Diagnosis and Treatment:
In a normal pregnancy, the β-HCG level doubles every 48-72 hours until it reaches 10,000-20,000mIU/mL. In ectopic pregnancies, β-HCG levels usually increase less. Mean serum β-HCG levels are lower in ectopic pregnancies than in healthy pregnancies. Ultrasonography is probably the most important tool for diagnosing an extrauterine pregnancy. Transvaginal ultrasonography, or endovaginal ultrasonography, can be used to visualize an intrauterine pregnancy by 24 days postovulation or 38 days after the last menstrual period Laparoscopy is indicated for patients who are in pain or hemodynamically unstable. Candidates for successful expectant management should be asymptomatic and have no evidence of rupture or hemodynamic instability. Methotrexate is the standard medical treatment for unruptured ectopic pregnancy. A single-dose IM injection is the more popular regimen Laparoscopy has become the recommended surgical approach in most cases.

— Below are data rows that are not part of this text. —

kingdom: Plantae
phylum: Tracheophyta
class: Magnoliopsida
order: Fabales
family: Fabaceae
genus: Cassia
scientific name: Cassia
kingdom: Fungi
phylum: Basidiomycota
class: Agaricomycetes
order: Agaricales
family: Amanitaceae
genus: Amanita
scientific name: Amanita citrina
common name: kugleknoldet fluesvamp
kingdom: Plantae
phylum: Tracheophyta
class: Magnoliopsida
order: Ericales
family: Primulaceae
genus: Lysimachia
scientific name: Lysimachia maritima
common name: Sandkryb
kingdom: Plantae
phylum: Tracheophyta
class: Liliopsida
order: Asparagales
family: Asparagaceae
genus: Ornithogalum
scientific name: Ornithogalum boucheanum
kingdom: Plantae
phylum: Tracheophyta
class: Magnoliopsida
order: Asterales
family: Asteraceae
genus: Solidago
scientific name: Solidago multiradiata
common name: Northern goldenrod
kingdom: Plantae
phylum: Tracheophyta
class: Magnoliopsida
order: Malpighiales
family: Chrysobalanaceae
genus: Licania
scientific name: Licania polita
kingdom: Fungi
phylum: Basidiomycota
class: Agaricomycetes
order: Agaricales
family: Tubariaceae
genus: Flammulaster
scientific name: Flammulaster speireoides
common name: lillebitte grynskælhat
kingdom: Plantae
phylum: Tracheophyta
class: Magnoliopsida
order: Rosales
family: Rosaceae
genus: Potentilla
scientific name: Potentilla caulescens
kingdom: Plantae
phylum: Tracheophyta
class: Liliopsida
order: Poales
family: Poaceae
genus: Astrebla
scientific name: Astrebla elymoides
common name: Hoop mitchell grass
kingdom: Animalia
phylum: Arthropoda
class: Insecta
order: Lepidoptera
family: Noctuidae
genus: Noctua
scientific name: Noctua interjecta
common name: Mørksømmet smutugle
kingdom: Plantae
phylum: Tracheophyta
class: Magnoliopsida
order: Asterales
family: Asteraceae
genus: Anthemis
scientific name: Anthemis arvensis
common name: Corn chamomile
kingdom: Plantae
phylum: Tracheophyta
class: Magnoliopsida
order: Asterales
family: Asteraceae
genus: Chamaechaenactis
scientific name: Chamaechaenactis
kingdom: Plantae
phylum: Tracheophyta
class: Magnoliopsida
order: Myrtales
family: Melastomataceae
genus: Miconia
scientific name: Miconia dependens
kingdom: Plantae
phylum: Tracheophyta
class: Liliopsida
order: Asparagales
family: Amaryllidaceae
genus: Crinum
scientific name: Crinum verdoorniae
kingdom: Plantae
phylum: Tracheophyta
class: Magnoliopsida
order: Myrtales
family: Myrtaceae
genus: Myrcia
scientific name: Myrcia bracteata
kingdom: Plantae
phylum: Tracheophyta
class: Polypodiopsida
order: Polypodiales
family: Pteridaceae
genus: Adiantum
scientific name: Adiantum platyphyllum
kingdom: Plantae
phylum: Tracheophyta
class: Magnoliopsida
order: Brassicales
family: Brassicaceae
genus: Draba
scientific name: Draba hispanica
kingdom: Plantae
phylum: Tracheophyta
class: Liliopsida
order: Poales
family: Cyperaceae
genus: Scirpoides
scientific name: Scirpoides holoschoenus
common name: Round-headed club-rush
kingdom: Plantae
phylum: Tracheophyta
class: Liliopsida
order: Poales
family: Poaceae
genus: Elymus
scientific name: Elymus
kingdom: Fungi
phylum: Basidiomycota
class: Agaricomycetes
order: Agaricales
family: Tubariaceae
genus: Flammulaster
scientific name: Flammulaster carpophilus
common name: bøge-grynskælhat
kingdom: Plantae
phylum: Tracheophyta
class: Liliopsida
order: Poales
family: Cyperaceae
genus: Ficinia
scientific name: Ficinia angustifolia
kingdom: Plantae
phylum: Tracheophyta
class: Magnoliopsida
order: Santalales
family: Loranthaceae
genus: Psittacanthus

The incidence of ectopic pregnancy is reported most commonly as the number of ectopic pregnancies per 1000 conceptions. Since 1970, when the reported rate in the Norway was 4.5 cases per 1000 pregnancies, the frequency of ectopic pregnancy has increased 6-fold, with ectopic pregnancies now accounting for approximately 1-2% of all pregnancies. onsequently, the prevalence is estimated at 1 in 40 pregnancies, or approximately 25 cases per 1000 pregnancies. Approximately 85-90% of ectopic pregnancies occur in multigravid women. Any woman with functioning ovaries can potentially have an ectopic pregnancy, which includes women from the age of menarche until menopause.